Mujeeb Ijaz, a veteran of Apple’s secretive electric car program, Ford’s first plug-in hybrid experiment and A123 Systems’ gallant attempt to beat Tesla a decade ago, is on to a new gig with a similar level of ambition: to build a novel, inexpensive electric vehicle battery that will last decades, go 750 miles or so on a charge and be independent of the Chinese supply chain.

And he makes a compelling case for why he can.

Ijaz is CEO of Our Next Energy, a Michigan-based startup launched in 2020. By this time next year, he intends to begin commercial production of his first product, a lithium-iron-phosphate battery that he says will have greater energy density than most current EV batteries.
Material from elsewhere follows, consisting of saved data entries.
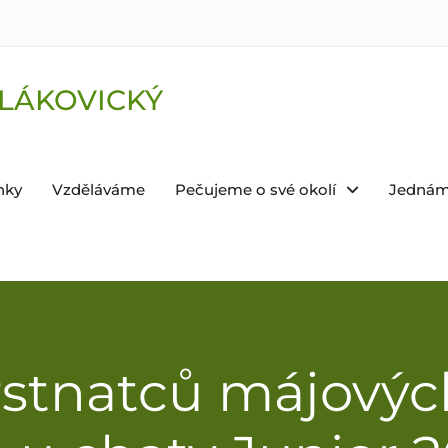
LÁKOVICKÝ
nky
Vzděláváme
Pečujeme o své okolí
Jednám
rstnatců májovýc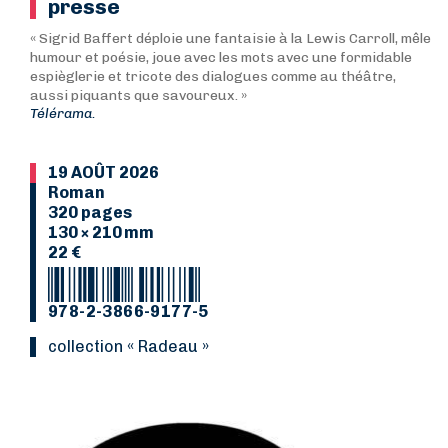
presse
« Sigrid Baffert déploie une fantaisie à la Lewis Carroll, mêle
humour et poésie, joue avec les mots avec une formidable
espièglerie et tricote des dialogues comme au théâtre,
aussi piquants que savoureux. »
Télérama.
19 AOÛT 2026
Roman
320 pages
130 × 210 mm
22 €
978-2-3866-9177-5
collection « Radeau »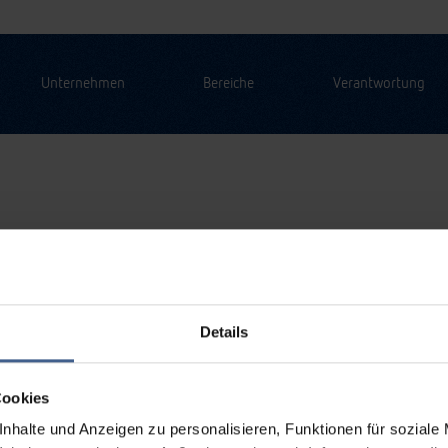
Unternehmen
Bereiche
Verantwortung
Details
Cookies
nhalte und Anzeigen zu personalisieren, Funktionen für soziale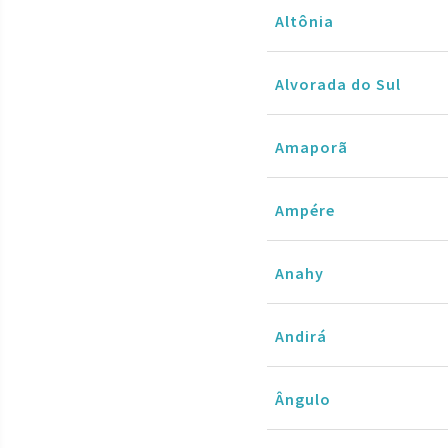
Altônia
Alvorada do Sul
Amaporã
Ampére
Anahy
Andirá
Ângulo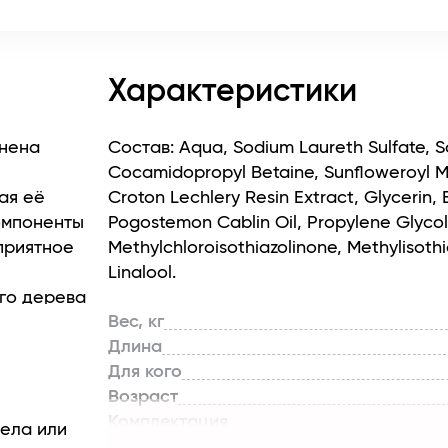
Характеристики
лнена
Состав: Aqua, Sodium Laureth Sulfate, 
Cocamidopropyl Betaine, Sunfloweroyl M
ая её
Croton Lechlery Resin Extract, Glycerin, 
омпоненты
Pogostemon Cablin Oil, Propylene Glycol,
приятное
Methylchloroisothiazolinone, Methylisothi
Linalool.
ого дерева
Вес, кг
Длина
 синтез
Для кого
Возраст
риальное
Комплектация
тела или
Линейка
Not long after that will come his blockbuster—the battery described in the first paragraph. Its secret sauce will be the use of dual cathodes, somewhat analogous to giving a person two nervous systems. The battery will use the inexpensive LFP cathode and a second, manganese-based cathode to extend the range of the EV in which it’s installed. That is, if you are driving from Chicago to Nashville, Tenn., a distance of 475 miles, the LFP-based battery will take you about as far as Lebanon, Ind., about 156 miles. From there, the manganese-based battery will kick in and carry you the rest of the way. “We will capture the market,” Ijaz told me.